鎌倉 文化
公開日:2025.11.21
ぶらり ご近所商店街 Vol.1
時代とともに形を変えて
上河原商工振興会 高木賢一さん
材木座海岸からの潮風が香り、閑静な住宅街のなかにある上河原商工振興会。「昭和30年代に商工振興会が発足した当時は、この通りにずらりと店が並んでいたんだ。一番活気があったね」と、高木賢一会長は振り返る。暮らしに必要なものが揃うこの通りが、まさに地域の中心だった。
かつては50店以上が加盟し、季節にあわせた売り出しやバーベキュー大会などを開催していたが、近年は15店まで減少した。それでも、五所神社のお祭りでは独自の縁日と神輿で祭典を盛りあげる。「子どもたちを招いて楽しませてあげるんだ」と優しく笑う。神輿は商工振興会が独自に作ったもの。提灯には太く力強い上河原の文字。「立派だろう」と写真に目を細める。
実家の「魚賢」を継いだ高木会長は、このまちの移り変わりを見守り続けてきた。
惜しまれつつ暖簾を下ろす店がある一方、観光客向けにこだわりの商品を提供する飲食店が開店するなど、明るい兆しもある。
鎌倉駅の繁華街から離れた場所だけに、地元住民しか通らないと思われていたが、近年は国内外の観光客が頻繁に訪れるようになった。「昔ながらの魚屋が珍しいのか、店先で魚をさばいていたら『写真を撮って良いか』なんて言われてね」と苦笑する。

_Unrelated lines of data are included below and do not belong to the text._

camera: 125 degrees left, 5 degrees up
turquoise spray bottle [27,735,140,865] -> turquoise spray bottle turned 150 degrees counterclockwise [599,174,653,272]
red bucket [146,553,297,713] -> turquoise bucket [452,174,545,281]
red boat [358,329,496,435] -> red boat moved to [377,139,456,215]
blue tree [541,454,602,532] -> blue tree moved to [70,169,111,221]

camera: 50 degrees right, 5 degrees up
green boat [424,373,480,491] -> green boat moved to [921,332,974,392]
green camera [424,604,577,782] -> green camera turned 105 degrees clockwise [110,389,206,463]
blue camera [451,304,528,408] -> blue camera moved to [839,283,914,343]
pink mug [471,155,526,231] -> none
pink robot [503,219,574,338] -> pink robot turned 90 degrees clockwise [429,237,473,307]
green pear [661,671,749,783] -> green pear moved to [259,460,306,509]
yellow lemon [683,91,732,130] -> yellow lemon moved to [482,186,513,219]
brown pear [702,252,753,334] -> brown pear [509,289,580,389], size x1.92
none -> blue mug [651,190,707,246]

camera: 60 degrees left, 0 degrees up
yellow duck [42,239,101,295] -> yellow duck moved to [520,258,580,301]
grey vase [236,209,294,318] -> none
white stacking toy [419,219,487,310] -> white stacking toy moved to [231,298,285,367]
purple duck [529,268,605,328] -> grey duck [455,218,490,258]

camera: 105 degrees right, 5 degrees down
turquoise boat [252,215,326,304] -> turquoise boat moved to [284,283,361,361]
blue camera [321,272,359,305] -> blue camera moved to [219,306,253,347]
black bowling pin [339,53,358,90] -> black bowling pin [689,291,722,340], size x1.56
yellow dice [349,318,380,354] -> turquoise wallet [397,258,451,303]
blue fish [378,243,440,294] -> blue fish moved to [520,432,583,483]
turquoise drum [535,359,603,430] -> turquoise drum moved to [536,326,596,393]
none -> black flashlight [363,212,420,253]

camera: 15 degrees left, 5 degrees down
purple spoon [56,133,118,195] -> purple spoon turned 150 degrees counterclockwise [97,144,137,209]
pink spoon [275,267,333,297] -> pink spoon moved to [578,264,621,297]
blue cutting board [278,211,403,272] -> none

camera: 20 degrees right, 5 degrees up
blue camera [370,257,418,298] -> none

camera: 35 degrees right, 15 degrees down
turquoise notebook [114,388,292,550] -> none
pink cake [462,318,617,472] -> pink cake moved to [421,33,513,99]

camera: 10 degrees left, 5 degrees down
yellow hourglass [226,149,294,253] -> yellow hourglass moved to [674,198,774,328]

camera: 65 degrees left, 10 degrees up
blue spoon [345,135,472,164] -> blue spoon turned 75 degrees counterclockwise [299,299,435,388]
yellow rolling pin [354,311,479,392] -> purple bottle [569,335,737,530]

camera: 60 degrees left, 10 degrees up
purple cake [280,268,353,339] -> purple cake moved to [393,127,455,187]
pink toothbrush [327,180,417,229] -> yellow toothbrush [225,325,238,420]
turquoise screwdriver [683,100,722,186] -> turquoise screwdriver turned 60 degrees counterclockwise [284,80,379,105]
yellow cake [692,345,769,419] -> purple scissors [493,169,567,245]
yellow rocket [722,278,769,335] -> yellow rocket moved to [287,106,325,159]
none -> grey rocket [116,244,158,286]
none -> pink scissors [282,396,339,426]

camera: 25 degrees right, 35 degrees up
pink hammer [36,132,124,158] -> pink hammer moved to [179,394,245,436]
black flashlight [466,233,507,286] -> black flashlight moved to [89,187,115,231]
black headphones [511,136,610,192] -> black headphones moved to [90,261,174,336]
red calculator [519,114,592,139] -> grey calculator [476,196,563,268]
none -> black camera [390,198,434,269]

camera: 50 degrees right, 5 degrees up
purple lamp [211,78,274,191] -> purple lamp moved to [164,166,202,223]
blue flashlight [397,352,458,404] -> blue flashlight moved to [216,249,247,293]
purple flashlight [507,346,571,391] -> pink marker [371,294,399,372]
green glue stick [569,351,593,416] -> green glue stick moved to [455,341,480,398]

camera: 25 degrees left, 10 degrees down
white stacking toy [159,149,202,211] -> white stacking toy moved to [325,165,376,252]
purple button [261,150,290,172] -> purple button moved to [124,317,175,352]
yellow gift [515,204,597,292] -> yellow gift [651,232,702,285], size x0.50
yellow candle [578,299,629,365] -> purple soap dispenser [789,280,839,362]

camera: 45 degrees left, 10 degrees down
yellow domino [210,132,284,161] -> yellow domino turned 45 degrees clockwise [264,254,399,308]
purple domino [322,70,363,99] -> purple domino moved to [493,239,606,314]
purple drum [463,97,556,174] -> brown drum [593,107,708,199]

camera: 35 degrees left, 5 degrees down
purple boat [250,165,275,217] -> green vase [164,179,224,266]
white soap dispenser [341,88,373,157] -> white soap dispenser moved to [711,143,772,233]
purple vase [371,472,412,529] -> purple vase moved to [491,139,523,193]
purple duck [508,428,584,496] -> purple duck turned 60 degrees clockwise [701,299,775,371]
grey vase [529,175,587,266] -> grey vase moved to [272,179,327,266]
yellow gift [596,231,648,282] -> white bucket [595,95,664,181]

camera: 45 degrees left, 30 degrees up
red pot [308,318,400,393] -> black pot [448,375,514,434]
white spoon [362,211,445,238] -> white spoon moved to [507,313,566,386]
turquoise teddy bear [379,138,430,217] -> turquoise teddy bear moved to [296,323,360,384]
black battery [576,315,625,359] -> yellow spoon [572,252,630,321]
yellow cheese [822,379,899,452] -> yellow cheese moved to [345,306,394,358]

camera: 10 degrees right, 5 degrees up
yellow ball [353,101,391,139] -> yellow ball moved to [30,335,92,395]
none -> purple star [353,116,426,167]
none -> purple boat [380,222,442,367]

木製の「おかもち」や吊り下げ型の「はかり」なども旅行者には珍しいようだ。「お店の人とお客さんが、時に冗談を言い合えるのが商店街の良さ」と高木会長。馴染みのお客さんには、必要とあれば刺身半人前でも届ける。時代は変わっても、地域を愛する商人の優しさは変わらない。